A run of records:

⁂

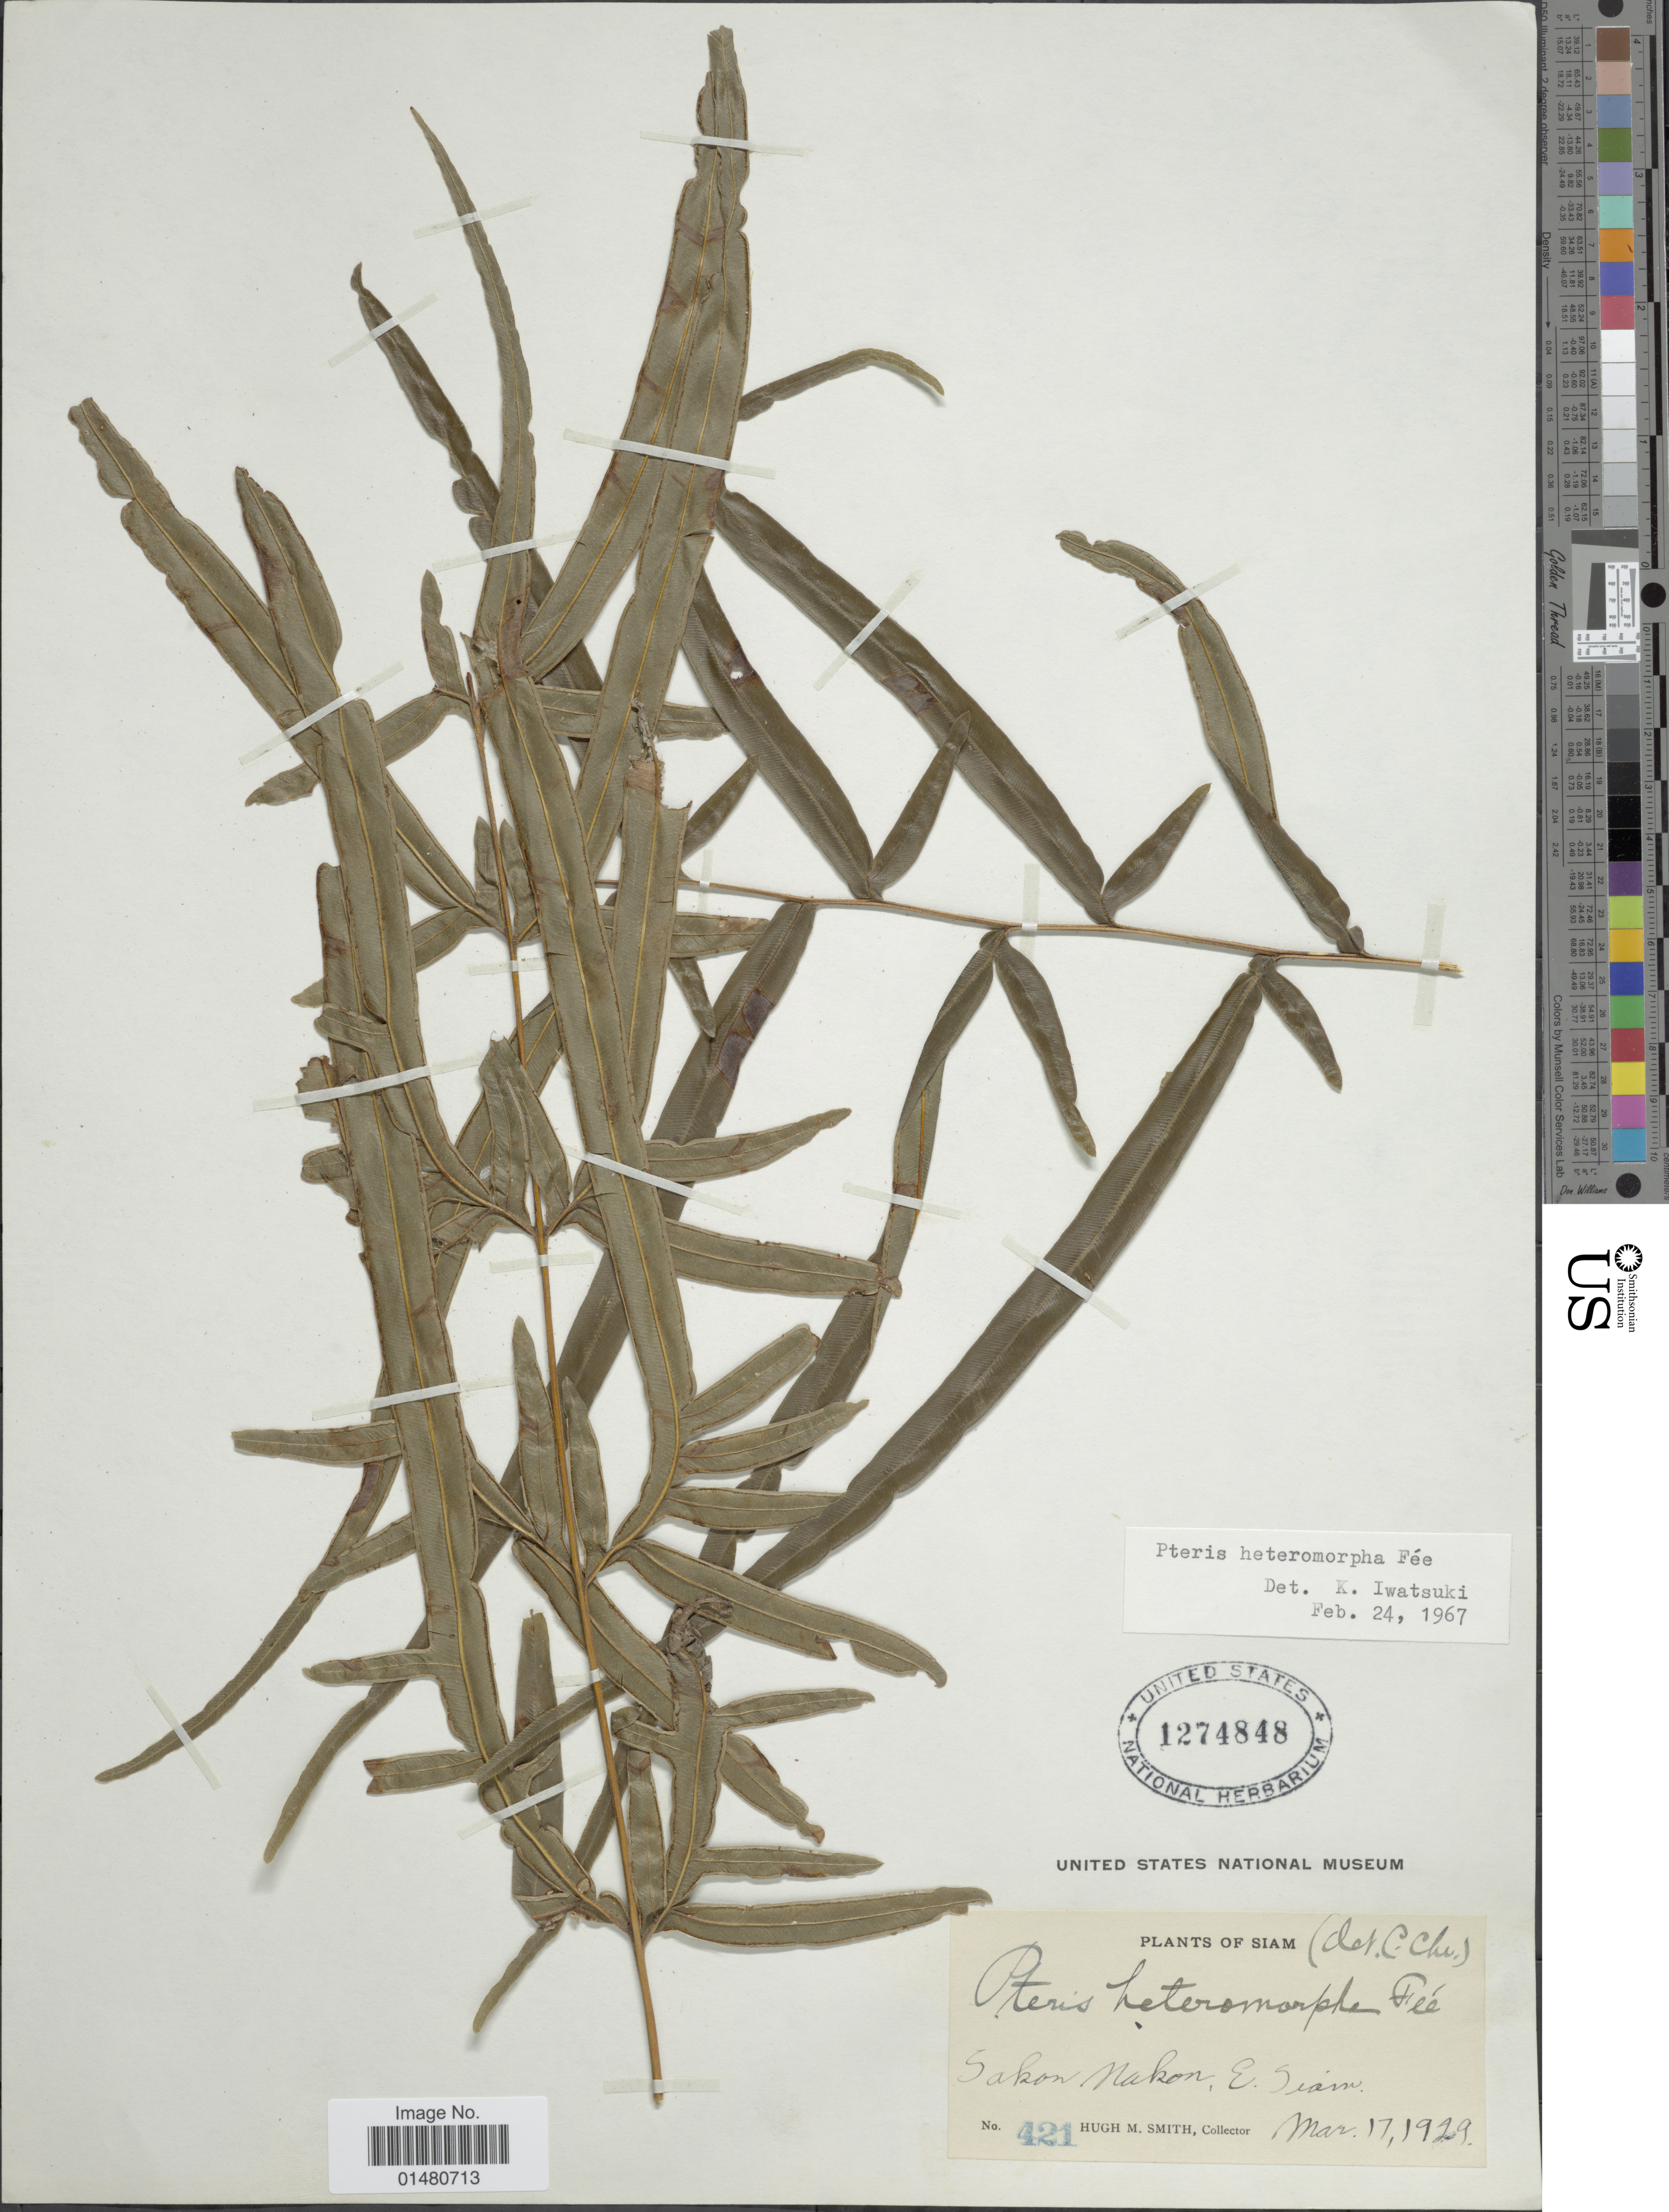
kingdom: Plantae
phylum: Tracheophyta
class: Polypodiopsida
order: Polypodiales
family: Pteridaceae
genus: Pteris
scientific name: Pteris heteromorpha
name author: Fée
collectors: H. M. Smith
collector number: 421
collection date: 1929-03-17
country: Thailand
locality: Siam, Sakon Nakon, E. Siam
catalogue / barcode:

⁂

** Written task **
Reproduce every line of the data above word for word, leaving out the pictures.

** Solution to this exercise **
kingdom: Plantae
phylum: Tracheophyta
class: Polypodiopsida
order: Polypodiales
family: Pteridaceae
genus: Pteris
scientific name: Pteris heteromorpha
name author: Fée
collectors: H. M. Smith
collector number: 421
collection date: 1929-03-17
country: Thailand
locality: Siam, Sakon Nakon, E. Siam
catalogue / barcode:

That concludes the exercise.